WORK REQUIRED
Convert each line of the records into an item of a numbered list, leaving out the blank lines.

++++ THE INPUT

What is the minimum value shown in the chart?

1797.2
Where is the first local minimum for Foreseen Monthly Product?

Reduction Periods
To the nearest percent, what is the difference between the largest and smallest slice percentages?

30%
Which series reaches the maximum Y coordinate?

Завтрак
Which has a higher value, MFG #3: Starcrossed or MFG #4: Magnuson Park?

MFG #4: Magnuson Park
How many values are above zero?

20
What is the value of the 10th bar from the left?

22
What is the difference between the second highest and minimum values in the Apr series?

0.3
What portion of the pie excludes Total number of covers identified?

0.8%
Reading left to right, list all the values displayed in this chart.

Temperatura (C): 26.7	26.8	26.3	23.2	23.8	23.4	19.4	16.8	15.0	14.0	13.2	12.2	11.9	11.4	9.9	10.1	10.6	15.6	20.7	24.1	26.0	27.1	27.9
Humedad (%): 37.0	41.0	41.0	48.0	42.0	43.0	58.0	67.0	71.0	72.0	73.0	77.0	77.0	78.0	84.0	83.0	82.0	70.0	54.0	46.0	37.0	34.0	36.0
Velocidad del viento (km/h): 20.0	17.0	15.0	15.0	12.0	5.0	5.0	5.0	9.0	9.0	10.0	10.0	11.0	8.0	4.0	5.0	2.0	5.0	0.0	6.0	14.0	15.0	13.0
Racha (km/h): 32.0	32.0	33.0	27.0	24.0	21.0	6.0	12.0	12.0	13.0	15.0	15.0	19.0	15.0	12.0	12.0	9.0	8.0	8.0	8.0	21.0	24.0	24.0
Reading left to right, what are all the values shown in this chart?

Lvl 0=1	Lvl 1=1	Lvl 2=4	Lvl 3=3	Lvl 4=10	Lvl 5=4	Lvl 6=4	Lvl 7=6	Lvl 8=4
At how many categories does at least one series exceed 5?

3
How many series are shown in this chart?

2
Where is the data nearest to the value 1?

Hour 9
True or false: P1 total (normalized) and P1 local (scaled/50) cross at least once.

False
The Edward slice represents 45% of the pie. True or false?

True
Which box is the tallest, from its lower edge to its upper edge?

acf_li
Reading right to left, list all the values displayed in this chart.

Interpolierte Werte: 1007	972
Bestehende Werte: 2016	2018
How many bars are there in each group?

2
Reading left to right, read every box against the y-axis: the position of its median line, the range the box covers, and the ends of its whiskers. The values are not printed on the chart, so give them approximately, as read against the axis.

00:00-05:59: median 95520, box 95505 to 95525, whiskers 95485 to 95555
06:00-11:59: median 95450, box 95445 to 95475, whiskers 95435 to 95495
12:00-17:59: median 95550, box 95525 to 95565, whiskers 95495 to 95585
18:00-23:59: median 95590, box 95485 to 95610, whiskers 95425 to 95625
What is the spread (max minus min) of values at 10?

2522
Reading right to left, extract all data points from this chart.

++++++++

RESPONSE TO THE EXERCISE
1. What is the minimum value shown in the chart?
2. 1797.2
3. Where is the first local minimum for Foreseen Monthly Product?
4. Reduction Periods
5. To the nearest percent, what is the difference between the largest and smallest slice percentages?
6. 30%
7. Which series reaches the maximum Y coordinate?
8. Завтрак
9. Which has a higher value, MFG #3: Starcrossed or MFG #4: Magnuson Park?
10. MFG #4: Magnuson Park
11. How many values are above zero?
12. 20
13. What is the value of the 10th bar from the left?
14. 22
15. What is the difference between the second highest and minimum values in the Apr series?
16. 0.3
17. What portion of the pie excludes Total number of covers identified?
18. 0.8%
19. Reading left to right, list all the values displayed in this chart.
20. Temperatura (C): 26.7	26.8	26.3	23.2	23.8	23.4	19.4	16.8	15.0	14.0	13.2	12.2	11.9	11.4	9.9	10.1	10.6	15.6	20.7	24.1	26.0	27.1	27.9
21. Humedad (%): 37.0	41.0	41.0	48.0	42.0	43.0	58.0	67.0	71.0	72.0	73.0	77.0	77.0	78.0	84.0	83.0	82.0	70.0	54.0	46.0	37.0	34.0	36.0
22. Velocidad del viento (km/h): 20.0	17.0	15.0	15.0	12.0	5.0	5.0	5.0	9.0	9.0	10.0	10.0	11.0	8.0	4.0	5.0	2.0	5.0	0.0	6.0	14.0	15.0	13.0
23. Racha (km/h): 32.0	32.0	33.0	27.0	24.0	21.0	6.0	12.0	12.0	13.0	15.0	15.0	19.0	15.0	12.0	12.0	9.0	8.0	8.0	8.0	21.0	24.0	24.0
24. Reading left to right, what are all the values shown in this chart?
25. Lvl 0=1	Lvl 1=1	Lvl 2=4	Lvl 3=3	Lvl 4=10	Lvl 5=4	Lvl 6=4	Lvl 7=6	Lvl 8=4
26. At how many categories does at least one series exceed 5?
27. 3
28. How many series are shown in this chart?
29. 2
30. Where is the data nearest to the value 1?
31. Hour 9
32. True or false: P1 total (normalized) and P1 local (scaled/50) cross at least once.
33. False
34. The Edward slice represents 45% of the pie. True or false?
35. True
36. Which box is the tallest, from its lower edge to its upper edge?
37. acf_li
38. Reading right to left, list all the values displayed in this chart.
39. Interpolierte Werte: 1007	972
40. Bestehende Werte: 2016	2018
41. How many bars are there in each group?
42. 2
43. Reading left to right, read every box against the y-axis: the position of its median line, the range the box covers, and the ends of its whiskers. The values are not printed on the chart, so give them approximately, as read against the axis.
44. 00:00-05:59: median 95520, box 95505 to 95525, whiskers 95485 to 95555
45. 06:00-11:59: median 95450, box 95445 to 95475, whiskers 95435 to 95495
46. 12:00-17:59: median 95550, box 95525 to 95565, whiskers 95495 to 95585
47. 18:00-23:59: median 95590, box 95485 to 95610, whiskers 95425 to 95625
48. What is the spread (max minus min) of values at 10?
49. 2522
50. Reading right to left, extract all data points from this chart.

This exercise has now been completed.